§ **Stated goal**
Write out the records below once more, exactly as they stand.

start Data for this task

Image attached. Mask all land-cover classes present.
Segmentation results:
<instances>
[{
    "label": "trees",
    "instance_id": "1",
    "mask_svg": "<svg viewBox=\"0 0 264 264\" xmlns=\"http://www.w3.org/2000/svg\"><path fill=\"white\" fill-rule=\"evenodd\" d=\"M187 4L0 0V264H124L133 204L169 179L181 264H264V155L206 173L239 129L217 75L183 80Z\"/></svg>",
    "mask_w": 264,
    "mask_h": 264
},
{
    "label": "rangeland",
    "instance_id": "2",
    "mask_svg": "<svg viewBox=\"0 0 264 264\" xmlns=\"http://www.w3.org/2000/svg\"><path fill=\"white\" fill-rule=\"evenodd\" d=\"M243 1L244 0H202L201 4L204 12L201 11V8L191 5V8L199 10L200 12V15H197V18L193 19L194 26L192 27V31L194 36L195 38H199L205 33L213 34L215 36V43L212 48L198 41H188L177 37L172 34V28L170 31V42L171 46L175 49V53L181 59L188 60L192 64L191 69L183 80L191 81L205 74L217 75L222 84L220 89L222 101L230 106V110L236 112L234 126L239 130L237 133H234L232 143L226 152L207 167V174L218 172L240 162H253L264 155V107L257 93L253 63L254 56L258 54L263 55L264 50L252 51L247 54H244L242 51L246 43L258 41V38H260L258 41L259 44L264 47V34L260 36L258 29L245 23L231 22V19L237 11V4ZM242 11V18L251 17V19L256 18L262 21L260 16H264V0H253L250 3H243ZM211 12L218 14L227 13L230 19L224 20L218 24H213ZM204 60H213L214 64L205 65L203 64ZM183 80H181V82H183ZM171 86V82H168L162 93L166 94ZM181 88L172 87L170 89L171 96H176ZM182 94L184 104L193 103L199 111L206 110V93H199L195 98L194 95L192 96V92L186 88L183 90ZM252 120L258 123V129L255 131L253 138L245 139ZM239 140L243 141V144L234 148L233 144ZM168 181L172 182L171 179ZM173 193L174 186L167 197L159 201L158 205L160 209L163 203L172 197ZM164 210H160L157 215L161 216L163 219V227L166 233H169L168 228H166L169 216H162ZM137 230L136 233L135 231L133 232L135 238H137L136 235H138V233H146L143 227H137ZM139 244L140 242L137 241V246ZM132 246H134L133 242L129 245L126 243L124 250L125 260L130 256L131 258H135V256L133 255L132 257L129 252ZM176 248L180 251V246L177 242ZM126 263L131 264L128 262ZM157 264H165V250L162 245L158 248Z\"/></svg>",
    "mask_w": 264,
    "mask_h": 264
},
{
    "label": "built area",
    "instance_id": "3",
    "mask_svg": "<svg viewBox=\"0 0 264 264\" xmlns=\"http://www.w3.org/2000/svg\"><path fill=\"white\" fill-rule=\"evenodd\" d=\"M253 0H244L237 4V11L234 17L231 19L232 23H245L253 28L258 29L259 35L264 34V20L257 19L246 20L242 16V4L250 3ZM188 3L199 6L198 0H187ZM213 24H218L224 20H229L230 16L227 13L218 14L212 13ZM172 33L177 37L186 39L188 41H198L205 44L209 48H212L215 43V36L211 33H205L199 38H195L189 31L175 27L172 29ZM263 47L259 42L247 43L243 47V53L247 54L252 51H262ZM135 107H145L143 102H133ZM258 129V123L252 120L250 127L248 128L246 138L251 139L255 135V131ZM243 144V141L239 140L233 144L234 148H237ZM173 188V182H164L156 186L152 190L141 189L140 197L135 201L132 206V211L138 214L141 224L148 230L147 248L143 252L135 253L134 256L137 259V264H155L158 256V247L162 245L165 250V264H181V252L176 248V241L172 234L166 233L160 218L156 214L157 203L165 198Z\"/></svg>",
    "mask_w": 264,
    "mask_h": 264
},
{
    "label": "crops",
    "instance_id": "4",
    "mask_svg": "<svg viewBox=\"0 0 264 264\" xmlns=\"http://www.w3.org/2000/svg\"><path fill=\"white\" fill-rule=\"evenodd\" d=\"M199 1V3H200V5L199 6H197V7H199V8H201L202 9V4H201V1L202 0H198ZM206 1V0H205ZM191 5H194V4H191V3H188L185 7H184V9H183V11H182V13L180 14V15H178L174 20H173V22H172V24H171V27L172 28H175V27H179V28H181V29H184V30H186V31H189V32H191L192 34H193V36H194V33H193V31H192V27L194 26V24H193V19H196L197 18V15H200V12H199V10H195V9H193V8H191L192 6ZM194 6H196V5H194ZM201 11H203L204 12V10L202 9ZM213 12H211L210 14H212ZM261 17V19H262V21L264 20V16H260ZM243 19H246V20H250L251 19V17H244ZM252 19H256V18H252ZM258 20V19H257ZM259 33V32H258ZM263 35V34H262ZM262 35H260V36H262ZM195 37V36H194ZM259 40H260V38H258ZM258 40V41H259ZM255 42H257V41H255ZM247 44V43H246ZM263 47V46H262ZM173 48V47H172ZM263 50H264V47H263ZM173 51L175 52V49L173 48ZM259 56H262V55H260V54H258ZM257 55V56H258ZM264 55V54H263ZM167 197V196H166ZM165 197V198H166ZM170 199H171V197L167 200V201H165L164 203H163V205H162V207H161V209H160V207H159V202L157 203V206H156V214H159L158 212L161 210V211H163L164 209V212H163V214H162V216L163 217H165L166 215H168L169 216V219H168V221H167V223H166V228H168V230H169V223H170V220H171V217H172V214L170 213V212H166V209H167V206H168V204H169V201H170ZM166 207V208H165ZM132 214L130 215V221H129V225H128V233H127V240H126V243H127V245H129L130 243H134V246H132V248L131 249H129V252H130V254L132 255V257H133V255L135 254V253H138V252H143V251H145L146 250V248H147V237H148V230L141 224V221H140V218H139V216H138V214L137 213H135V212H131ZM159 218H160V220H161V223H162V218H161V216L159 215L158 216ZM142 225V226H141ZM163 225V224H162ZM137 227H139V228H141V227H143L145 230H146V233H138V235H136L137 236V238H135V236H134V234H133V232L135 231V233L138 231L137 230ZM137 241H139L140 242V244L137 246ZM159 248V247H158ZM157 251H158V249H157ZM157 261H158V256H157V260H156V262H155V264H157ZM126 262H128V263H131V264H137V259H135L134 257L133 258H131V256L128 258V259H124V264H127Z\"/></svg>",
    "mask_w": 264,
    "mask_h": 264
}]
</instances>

end Data for this task

§ **Exercise response**
Image attached. Mask all land-cover classes present.
Segmentation results:
<instances>
[{
    "label": "trees",
    "instance_id": "1",
    "mask_svg": "<svg viewBox=\"0 0 264 264\" xmlns=\"http://www.w3.org/2000/svg\"><path fill=\"white\" fill-rule=\"evenodd\" d=\"M187 4L0 0V264H124L133 204L169 179L181 264H264V155L206 173L239 129L217 75L183 80Z\"/></svg>",
    "mask_w": 264,
    "mask_h": 264
},
{
    "label": "rangeland",
    "instance_id": "2",
    "mask_svg": "<svg viewBox=\"0 0 264 264\" xmlns=\"http://www.w3.org/2000/svg\"><path fill=\"white\" fill-rule=\"evenodd\" d=\"M243 1L244 0H202L201 4L204 12L201 11V8L191 5V8L199 10L200 12V15H197V18L193 19L194 26L192 27V31L194 36L195 38H199L205 33L213 34L215 36V43L212 48L198 41H188L177 37L172 34V28L170 31V42L171 46L175 49V53L181 59L188 60L192 64L191 69L183 80L191 81L205 74L217 75L222 84L220 89L222 101L230 106V110L236 112L234 126L239 130L237 133H234L232 143L226 152L207 167V174L218 172L240 162H253L264 155V107L257 93L253 63L254 56L258 54L263 55L264 50L252 51L247 54H244L242 51L246 43L258 41V38H260L258 41L259 44L264 47V34L260 36L258 29L245 23L231 22V19L237 11V4ZM242 11V18L251 17V19L256 18L262 21L260 16H264V0H253L250 3H243ZM211 12L218 14L227 13L230 19L224 20L218 24H213ZM204 60H213L214 64L205 65L203 64ZM183 80H181V82H183ZM171 86V82H168L162 93L166 94ZM181 88L172 87L170 89L171 96H176ZM182 94L184 104L193 103L199 111L206 110V93H199L195 98L194 95L192 96V92L186 88L183 90ZM252 120L258 123V129L255 131L253 138L245 139ZM239 140L243 141V144L234 148L233 144ZM168 181L172 182L171 179ZM173 193L174 186L167 197L159 201L158 205L160 209L163 203L172 197ZM164 210H160L157 215L161 216L163 219V227L166 233H169L168 228H166L169 216H162ZM137 230L136 233L135 231L133 232L135 238H137L136 235H138V233H146L143 227H137ZM139 244L140 242L137 241V246ZM132 246H134L133 242L129 245L126 243L124 250L125 260L130 256L131 258H135V256L133 255L132 257L129 252ZM176 248L180 251V246L177 242ZM126 263L131 264L128 262ZM157 264H165V250L162 245L158 248Z\"/></svg>",
    "mask_w": 264,
    "mask_h": 264
},
{
    "label": "built area",
    "instance_id": "3",
    "mask_svg": "<svg viewBox=\"0 0 264 264\" xmlns=\"http://www.w3.org/2000/svg\"><path fill=\"white\" fill-rule=\"evenodd\" d=\"M253 0H244L237 4V11L234 17L231 19L232 23H245L253 28L258 29L259 35L264 34V20L257 19L246 20L242 16V4L250 3ZM188 3L199 6L198 0H187ZM213 24H218L224 20H229L230 16L227 13L218 14L212 13ZM172 33L177 37L186 39L188 41H198L205 44L209 48H212L215 43V36L211 33H205L199 38H195L189 31L175 27L172 29ZM263 47L259 42L247 43L243 47V53L247 54L252 51H262ZM135 107H145L143 102H133ZM258 129V123L252 120L250 127L248 128L246 138L251 139L255 135V131ZM243 144V141L239 140L233 144L234 148H237ZM173 188V182H164L156 186L152 190L141 189L140 197L135 201L132 206V211L138 214L141 224L148 230L147 248L143 252L135 253L134 256L137 259V264H155L158 256V247L162 245L165 250V264H181V252L176 248V241L172 234L166 233L160 218L156 214L157 203L165 198Z\"/></svg>",
    "mask_w": 264,
    "mask_h": 264
},
{
    "label": "crops",
    "instance_id": "4",
    "mask_svg": "<svg viewBox=\"0 0 264 264\" xmlns=\"http://www.w3.org/2000/svg\"><path fill=\"white\" fill-rule=\"evenodd\" d=\"M199 1V3H200V5L199 6H197V7H199V8H201L202 9V4H201V1L202 0H198ZM206 1V0H205ZM191 5H194V4H191V3H188L185 7H184V9H183V11H182V13L180 14V15H178L174 20H173V22H172V24H171V27L172 28H175V27H179V28H181V29H184V30H186V31H189V32H191L192 34H193V36H194V33H193V31H192V27L194 26V24H193V19H196L197 18V15H200V12H199V10H195V9H193V8H191L192 6ZM194 6H196V5H194ZM201 11H203L204 12V10L202 9ZM213 12H211L210 14H212ZM261 17V19H262V21L264 20V16H260ZM243 19H246V20H250L251 19V17H244ZM252 19H256V18H252ZM258 20V19H257ZM259 33V32H258ZM263 35V34H262ZM262 35H260V36H262ZM195 37V36H194ZM259 40H260V38H258ZM258 40V41H259ZM255 42H257V41H255ZM247 44V43H246ZM263 47V46H262ZM173 48V47H172ZM263 50H264V47H263ZM173 51L175 52V49L173 48ZM259 56H262V55H260V54H258ZM257 55V56H258ZM264 55V54H263ZM167 197V196H166ZM165 197V198H166ZM170 199H171V197L167 200V201H165L164 203H163V205H162V207H161V209H160V207H159V202L157 203V206H156V214H159L158 212L161 210V211H163L164 209V212H163V214H162V216L163 217H165L166 215H168L169 216V219H168V221H167V223H166V228H168V230H169V223H170V220H171V217H172V214L170 213V212H166V209H167V206H168V204H169V201H170ZM166 207V208H165ZM132 214L130 215V221H129V225H128V233H127V240H126V243H127V245H129L130 243H134V246H132V248L131 249H129V252H130V254L132 255V257H133V255L135 254V253H138V252H143V251H145L146 250V248H147V237H148V230L141 224V221H140V218H139V216H138V214L137 213H135V212H131ZM159 218H160V220H161V223H162V218H161V216L159 215L158 216ZM142 225V226H141ZM163 225V224H162ZM137 227H139V228H141V227H143L145 230H146V233H138V235H136L137 236V238H135V236H134V234H133V232L135 231V233L138 231L137 230ZM137 241H139L140 242V244L137 246ZM159 248V247H158ZM157 251H158V249H157ZM157 261H158V256H157V260H156V262H155V264H157ZM126 262H128V263H131V264H137V259H135L134 257L133 258H131V256L128 258V259H124V264H127Z\"/></svg>",
    "mask_w": 264,
    "mask_h": 264
}]
</instances>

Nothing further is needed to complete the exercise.